A situação das mulheres no livro é uma condição de desigualdade, logo que nascem?
Essa região foi especialmente castigada na guerra civil, porque foi contra [as forças da] ditadura até ao final. Caiu nas mãos [do exército] de Franco mais tarde do que Barcelona e do que Madrid. Então, quando a ditadura triunfou, chegou ao poder, a repressão foi especialmente dura ali. Tiraram-lhes as terras (isso aconteceu em mais sítios) e a desigualdade tornou-se mais forte, porque tinha também motivos políticos.

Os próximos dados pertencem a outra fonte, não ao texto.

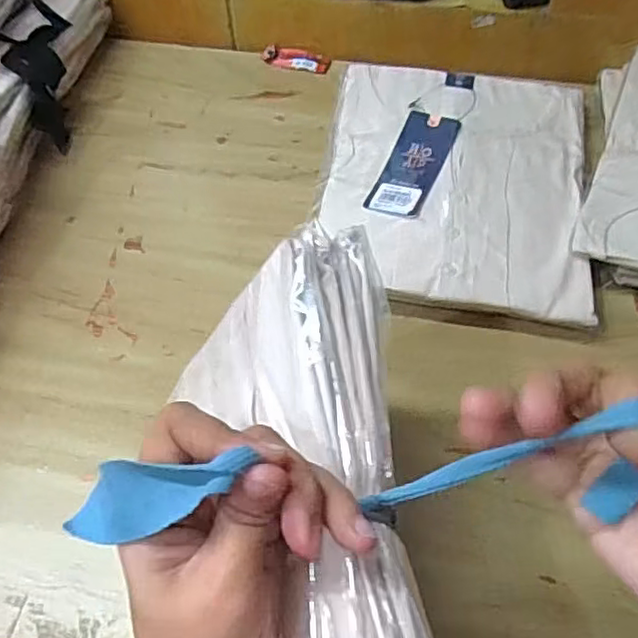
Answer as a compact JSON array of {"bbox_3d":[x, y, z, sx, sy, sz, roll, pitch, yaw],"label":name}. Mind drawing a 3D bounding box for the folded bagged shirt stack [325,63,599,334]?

Mandaram-nos para a prisão, executaram-nos, tiraram-lhes o pouco que tinham. As classes sociais separaram-se mais, os ricos dos pobres. Os que eram ricos antes, ficaram mais ricos. Os ricos eram próximos da ditadura e os pobres… pois, claro, cadeia. Uma das coisas que eu queria no livro era que a família que aparece, os ricos, queria que estivesse [no romance] o apelido deles. Esse, sim, é um apelido real. O próprio livro converteu-se, também, numa vingança, porque eles, o pai, foi ministro da Justiça de Franco, era gente muito importante. Não tiveram de pagar pelo que fizeram, não houve nenhuma reparação, quando chegou a democracia. A lei da amnistia, que em teoria era para libertar os presos políticos da ditadura, também a aproveitaram para que não se pudesse julgar nenhum dos responsáveis. Todos os montes ao redor da minha aldeia estão cheias de gente que foi executada ali, guerrilheiros, sem julgamento, sem nada, então, já eram fantasmas, porque não tiveram, sequer, um reconhecimento simbólico. Escolher o género terror para contar a história também teve a ver com isto.
Mudou alguma coisa?
Não mudou muita coisa. Além disso, os Jarabos [a família rica em Caruncho] continuam a ser os donos das terras. Já não vivem ali, mas continuam a ser os donos. Houve um estudo na cidade de Florença sobre as famílias ricas e eram as mesmas do Renascimento, ou seja, 500 anos sendo os mesmos, não houve mudança social.
E porque é assim?
Pelo capitalismo, que mantém esta divisão de classes.
Pode fazer-se algo?
Penso que sim, mas tem de ser algo colectivo, uma mudança social, uma revolução. Não sei se a palavra revolução soa demasiado forte ou muito romântica, mas, sim, necessitamos de uma mudança.
O que é mais necessário mudar?
Em Barcelona, onde vivo, participo num colectivo de luta contra as alterações climáticas, contra a crise climática. Também aí é evidente que o capitalismo fracassou. Julgo que a mudança política será diferente. Agora não é tanto tomar um estado, provavelmente tem de fazer-se de outra maneira e creio que se fará. Não sei se nós o veremos, mas chegará.
Escrever é um acto político?
Sim, creio que sim. Mas, também é verdade que não acredito que a literatura mude tanto as coisas. Pode ajudar, sobretudo, a criar um clima favorável, uma opinião colectiva favorável, mas, no final, o que muda as coisas são os actos políticos. Escrever ajuda, mas não sei se é demasiado dizer que é um acto político em si mesmo.